Top critical review
3 of 15 people found this helpful
Tenets of Bacterial Ecology
on December 10, 2002
It seems that Mr. Buhner is not particularly well versed in the basics of bacteriology and microbiology. I found it particularly perverse when he claims that bacteria have true intelligence and premeditated cooperative abilities in that they "learn" how to live in antibiotic environments. Further, the idea that the use of ground up plants will stop bacterial infection goes against sound reason.
1. Bacteria survive because they are opportunistic, id est, they reproduce quickly and successfully because they are small and can exploit natural resources before other organisms can.
2. Bacteria survive because they are variablistic: they are not intelligent or premeditative, they are a simple algorithm which permutates often, but randomly. When something works it survives to reproduce.

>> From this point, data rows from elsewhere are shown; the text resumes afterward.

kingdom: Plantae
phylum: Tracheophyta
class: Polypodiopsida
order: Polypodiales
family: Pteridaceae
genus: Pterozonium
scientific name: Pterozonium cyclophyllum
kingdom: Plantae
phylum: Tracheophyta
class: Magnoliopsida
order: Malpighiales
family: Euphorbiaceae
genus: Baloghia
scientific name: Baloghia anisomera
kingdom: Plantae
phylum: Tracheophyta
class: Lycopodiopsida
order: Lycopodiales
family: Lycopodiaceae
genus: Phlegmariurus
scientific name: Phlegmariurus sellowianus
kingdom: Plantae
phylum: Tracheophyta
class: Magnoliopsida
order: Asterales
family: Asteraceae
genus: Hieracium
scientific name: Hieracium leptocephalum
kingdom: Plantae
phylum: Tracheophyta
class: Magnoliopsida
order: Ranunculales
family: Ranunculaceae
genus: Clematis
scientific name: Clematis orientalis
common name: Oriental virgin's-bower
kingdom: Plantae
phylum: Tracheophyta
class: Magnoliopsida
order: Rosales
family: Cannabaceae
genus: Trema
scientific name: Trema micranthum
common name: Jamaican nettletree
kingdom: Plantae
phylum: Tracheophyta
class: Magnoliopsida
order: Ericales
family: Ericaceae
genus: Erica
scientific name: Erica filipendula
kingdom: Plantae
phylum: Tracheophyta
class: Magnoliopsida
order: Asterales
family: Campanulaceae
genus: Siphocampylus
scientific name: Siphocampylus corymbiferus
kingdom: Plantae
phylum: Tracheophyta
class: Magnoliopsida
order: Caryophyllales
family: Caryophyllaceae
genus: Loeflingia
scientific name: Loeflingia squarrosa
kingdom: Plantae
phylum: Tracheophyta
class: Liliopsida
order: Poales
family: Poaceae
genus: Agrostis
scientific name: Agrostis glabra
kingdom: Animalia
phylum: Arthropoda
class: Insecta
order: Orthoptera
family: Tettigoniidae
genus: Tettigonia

This second statement supports the idea that plant extracts cannot be used as antibiotics any more effectively than a synthetic antibiotic like chlorampheticol. Plants as a general group of organisms rely on the opposite evolutionary strategy to survive: invest in your stake (resources and physical individual) in order to make it successful by making it unavailable for use by opportunistic organisms. While this sounds like it may support the use of herbal antibiotics, it actually indicates that plants choose stability over variability and therefore don't change as quickly as bacteria...nor do the biosynthetic products they produce. Any such product would, if it was antibiotic in the first place, be subject to the very same forces of selective bacterial reproduction as a synthetic drug, rendering it useless in short time.